Возможность же все это наблюдать,к осеннему прислушиваясь свисту,единственная, в общем, благодать,доступная в деревне атеисту[86].
Бродский сказал когда-то, что если бы он и верил, то выбрал бы, скорее всего, Ветхий Завет, потому что он более иррационален. Культ иррациональности тоже присущ «русскому миру». В «Записках из подполья» об этом говорил еще Достоевский: «…человек, всегда и везде, кто бы он ни был, любил действовать так, как хотел, а вовсе не так, как повелевали ему разум и выгода». Это вечная полемика Достоевского с Чернышевским, разумного эгоиста с неразумным. Именно разумность, рациональность ненавистнее всего «русскому миру». И Бродский часто говорил о том, что, хотя он и пишет на день рождения Христа каждый год по стихотворению, но ближе ему Ветхий Завет, в котором тебя не будут поощрять за хорошее поведение, в котором тебя или накажут, или вознесут исключительно по «безумной прихоти певца», как говорил Афанасий Фет, или безумной прихоти творца. И в этом действительно есть своеобразная красота; во всяком случае, риторическая убедительность здесь очень высока.

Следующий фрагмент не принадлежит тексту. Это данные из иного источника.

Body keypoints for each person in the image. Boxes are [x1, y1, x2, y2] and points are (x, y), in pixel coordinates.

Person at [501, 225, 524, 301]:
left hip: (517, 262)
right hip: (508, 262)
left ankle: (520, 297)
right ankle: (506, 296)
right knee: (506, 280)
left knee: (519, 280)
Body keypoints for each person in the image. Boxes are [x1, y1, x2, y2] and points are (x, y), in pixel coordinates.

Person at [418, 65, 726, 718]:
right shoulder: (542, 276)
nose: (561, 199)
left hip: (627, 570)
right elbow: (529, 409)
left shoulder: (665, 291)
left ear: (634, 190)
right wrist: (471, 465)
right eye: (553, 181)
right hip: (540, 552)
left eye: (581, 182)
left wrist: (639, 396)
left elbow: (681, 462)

Мир Бродского – мир, конечно, глубоко имморальный, и самое ценное, что это мир глубоко безбожный. В нем смерть не имеет ни компенсации, ни утешения, ее ничем нельзя искупить. Мир Бродского окружен смертью так же, как «русский мир» окружен враждебными англосаксами. И как нельзя ни о чем умолить враждебных англосаксов, так и смерть придет к тебе независимо от того, хорошо или плохо ты к ней относишься. Поэтому лирический герой Бродского чужак всегда. Чужак не потому, что он изгой среди людей, а потому, что он смертен. И весь экзистенциональный ужас, которым переполнены стихи Бродского, – это ужас смерти, за которой он, как правило, ничего не видит. В лучшем случае это сон без сновидений:
На сетчатке моей – золотой пятак.Хватит на всю длину потемок[87].

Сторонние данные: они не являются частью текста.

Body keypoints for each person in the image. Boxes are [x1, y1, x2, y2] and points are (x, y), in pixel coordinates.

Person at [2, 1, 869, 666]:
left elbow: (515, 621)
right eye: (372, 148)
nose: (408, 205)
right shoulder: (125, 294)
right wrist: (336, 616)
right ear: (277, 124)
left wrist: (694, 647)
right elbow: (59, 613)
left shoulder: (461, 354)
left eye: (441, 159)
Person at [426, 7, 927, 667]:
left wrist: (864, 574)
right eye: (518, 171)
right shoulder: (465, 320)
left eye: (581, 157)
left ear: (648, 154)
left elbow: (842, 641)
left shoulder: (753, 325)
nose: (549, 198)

Вот это смертоцентричная установка – желание видеть в мире прежде всего смерть – у того же Кушнера получила довольно объективную оценку. Когда, помнится, в 1986 году я спросил его, как он относится к позднему Бродскому (тогда уже позднему), он сказал: «Бродский, конечно, очень большой поэт, но он все время смотрит на косточку от персика, хотя смысл персика совсем не в косточке». Это довольно жесткая, но справедливая формулировка. Она ничуть не унизительна для Бродского. Просто там, где другие видят плоть мира, он видит его кости, поэтому и называет себя твердой вещью – «Приключилось на твердую вещь напасть…»[88]. Но в мире наиболее привлекательны мягкие вещи. Такие, как вожделенная женщина, например.